### Task description
For the data that follows, return each line unchanged and drop the pictures.

[Keypoint text descriptions]
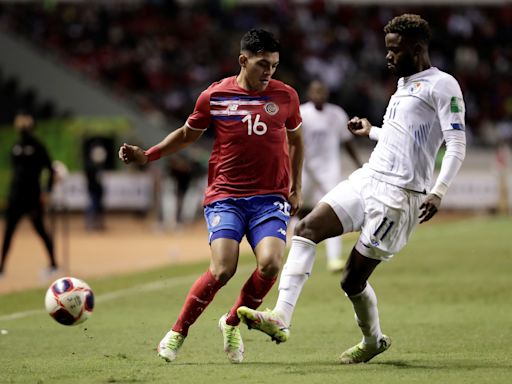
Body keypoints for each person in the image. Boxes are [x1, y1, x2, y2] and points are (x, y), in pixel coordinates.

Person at [237, 14, 466, 364]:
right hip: (369, 178)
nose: (388, 57)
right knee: (307, 228)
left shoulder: (442, 85)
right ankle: (281, 317)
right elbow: (401, 136)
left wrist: (439, 190)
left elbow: (456, 142)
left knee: (351, 281)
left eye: (394, 50)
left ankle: (373, 340)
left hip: (400, 197)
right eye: (387, 50)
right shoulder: (404, 84)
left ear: (417, 49)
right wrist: (371, 130)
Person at [118, 29, 304, 364]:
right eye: (263, 64)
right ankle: (177, 332)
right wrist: (149, 155)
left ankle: (231, 322)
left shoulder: (286, 96)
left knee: (272, 263)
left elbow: (296, 141)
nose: (269, 72)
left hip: (269, 198)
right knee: (222, 269)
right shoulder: (215, 96)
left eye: (274, 66)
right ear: (243, 60)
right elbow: (188, 134)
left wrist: (297, 186)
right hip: (226, 197)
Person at [299, 79, 362, 272]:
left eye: (322, 91)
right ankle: (294, 251)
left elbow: (347, 141)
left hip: (328, 169)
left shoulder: (337, 114)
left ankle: (334, 259)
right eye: (315, 91)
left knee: (333, 210)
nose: (319, 95)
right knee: (299, 210)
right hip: (305, 169)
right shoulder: (302, 112)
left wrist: (358, 164)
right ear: (309, 93)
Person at [0, 111, 58, 277]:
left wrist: (47, 191)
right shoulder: (15, 147)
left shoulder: (38, 146)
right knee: (8, 232)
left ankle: (53, 264)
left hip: (32, 196)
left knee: (41, 231)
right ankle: (2, 268)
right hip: (15, 196)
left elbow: (51, 170)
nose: (22, 126)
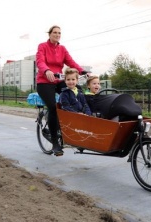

### Task output
Body keypoints for each person in the image. Boxes are [x1, y1, x2, y2] and points are (x, y), in pixel coordinates.

Person at [237, 14, 466, 364]:
right hip: (369, 178)
nose: (388, 57)
right knee: (307, 228)
left shoulder: (442, 85)
right ankle: (281, 317)
right elbow: (401, 136)
left wrist: (439, 190)
left elbow: (456, 142)
left knee: (351, 281)
left eye: (394, 50)
left ankle: (373, 340)
left hip: (400, 197)
right eye: (387, 50)
right shoulder: (404, 84)
left ear: (417, 49)
right wrist: (371, 130)
Person at [118, 29, 304, 364]:
right eye: (263, 64)
right ankle: (177, 332)
right wrist: (149, 155)
left ankle: (231, 322)
left shoulder: (286, 96)
left knee: (272, 263)
left elbow: (296, 141)
nose: (269, 72)
left hip: (269, 198)
right knee: (222, 269)
right shoulder: (215, 96)
left eye: (274, 66)
right ear: (243, 60)
right elbow: (188, 134)
left wrist: (297, 186)
right hip: (226, 197)
Person at [299, 79, 362, 272]:
left eye: (322, 91)
right ankle: (294, 251)
left elbow: (347, 141)
left hip: (328, 169)
left shoulder: (337, 114)
left ankle: (334, 259)
right eye: (315, 91)
left knee: (333, 210)
nose: (319, 95)
right knee: (299, 210)
right hip: (305, 169)
right shoulder: (302, 112)
left wrist: (358, 164)
right ear: (309, 93)
Person at [0, 111, 58, 277]:
left wrist: (47, 191)
right shoulder: (15, 147)
left shoulder: (38, 146)
right knee: (8, 232)
left ankle: (53, 264)
left hip: (32, 196)
left knee: (41, 231)
right ankle: (2, 268)
right hip: (15, 196)
left elbow: (51, 170)
nose: (22, 126)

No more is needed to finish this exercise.